§ **Selected extract**
I bake Italian Cream Cheese Cakes all the time. Adding chocolate gives a wonderful version for a chocolate alcoholc. For people not familiar with an Italian Cream Cheese Cake, they are not as sweet and heavy as some cakes, therefore, the chocolate seems to be just right, not overwheling. The only thing I do different is toasting the pecans for the icing and not mixing them in the icing, but presing them in the sides of the cake and decorating the bottom and top edges like the picture.
Chocolate Italian Cake
This wonderful cake is a chocolate version of the classic Italian Cream Cake.
Yield: Makes 10 to 12 servings
- 5 large eggs, separated
- 1/2 cup butter, softened
- 1/2 cup shortening
- 2 cups sugar
- 2 1/4 cups all-purpose flour
- 1/4 cup unsweetened cocoa
- 1 teaspoon baking soda
- 1 cup buttermilk
- 1 cup sweetened flaked coconut
- 2/3 cup finely chopped pecans
- 2 teaspoons vanilla extract
- Chocolate-Cream Cheese Frosting
- Garnish: pecan halves
- Beat egg whites at high speed with an electric mixer until stiff peaks form; set aside.

§ **Complete the following**
A) Write out the part of the chocolate Italian cake recipe starting with "I bake Italian" and going on through "like the picture.".
B) According to the chocolate Italian cake recipe, how many servings does it make?
C) Extend the chocolate Italian cake recipe past its last sentence.
The items that follow aren't needed for any of this work.

§ **Listed entries**

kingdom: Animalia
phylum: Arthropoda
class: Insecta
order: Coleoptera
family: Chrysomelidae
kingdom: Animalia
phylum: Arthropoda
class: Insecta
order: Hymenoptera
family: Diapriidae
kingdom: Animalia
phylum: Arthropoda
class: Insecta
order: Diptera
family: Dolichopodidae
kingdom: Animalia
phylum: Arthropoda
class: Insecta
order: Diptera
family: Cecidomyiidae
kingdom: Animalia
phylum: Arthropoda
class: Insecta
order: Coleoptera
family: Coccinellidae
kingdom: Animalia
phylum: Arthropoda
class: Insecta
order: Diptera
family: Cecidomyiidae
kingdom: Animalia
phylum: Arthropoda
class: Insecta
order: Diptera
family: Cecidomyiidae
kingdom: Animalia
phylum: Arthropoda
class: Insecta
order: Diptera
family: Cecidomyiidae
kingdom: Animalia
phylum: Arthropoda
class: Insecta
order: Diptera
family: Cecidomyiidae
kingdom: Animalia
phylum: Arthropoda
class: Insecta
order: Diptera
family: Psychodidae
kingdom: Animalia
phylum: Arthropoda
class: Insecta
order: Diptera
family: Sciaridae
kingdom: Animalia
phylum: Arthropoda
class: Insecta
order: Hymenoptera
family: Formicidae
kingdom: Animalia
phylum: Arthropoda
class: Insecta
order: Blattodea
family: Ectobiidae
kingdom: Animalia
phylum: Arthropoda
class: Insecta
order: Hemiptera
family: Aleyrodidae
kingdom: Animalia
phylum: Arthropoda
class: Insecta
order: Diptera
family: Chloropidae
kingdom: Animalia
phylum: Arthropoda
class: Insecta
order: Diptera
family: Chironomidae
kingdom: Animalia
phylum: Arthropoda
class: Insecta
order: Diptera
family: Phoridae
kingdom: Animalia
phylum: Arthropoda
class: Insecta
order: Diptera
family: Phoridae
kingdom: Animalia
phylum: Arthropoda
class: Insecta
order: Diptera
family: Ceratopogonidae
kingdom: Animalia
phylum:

§ **Responses**
A)
I bake Italian Cream Cheese Cakes all the time. Adding chocolate gives a wonderful version for a chocolate alcoholc. For people not familiar with an Italian Cream Cheese Cake, they are not as sweet and heavy as some cakes, therefore, the chocolate seems to be just right, not overwheling. The only thing I do different is toasting the pecans for the icing and not mixing them in the icing, but presing them in the sides of the cake and decorating the bottom and top edges like the picture.

B) It makes 10 to 12 servings.

C)
- Beat butter and shortening until creamy; gradually add sugar, beating well. Add egg yolks, 1 at a time, beating until blended after each addition.
- Combine flour, cocoa, and baking soda; add to butter mixture alternately with buttermilk, beginning and ending with flour mixture. Beat at low speed until blended after each addition. Stir in coconut, chopped pecans, and vanilla. Fold in egg whites. Pour batter into 3 greased and floured 8-inch round cakepans.
- Bake at 325° for 25 to 30 minutes or until a wooden pick inserted in center comes out clean. Cool in pans 10 minutes. Remove cake layers to wire racks, and cool completely.
- Spread Chocolate-Cream Cheese Frosting between layers and on top and sides of cake. Garnish, if desired.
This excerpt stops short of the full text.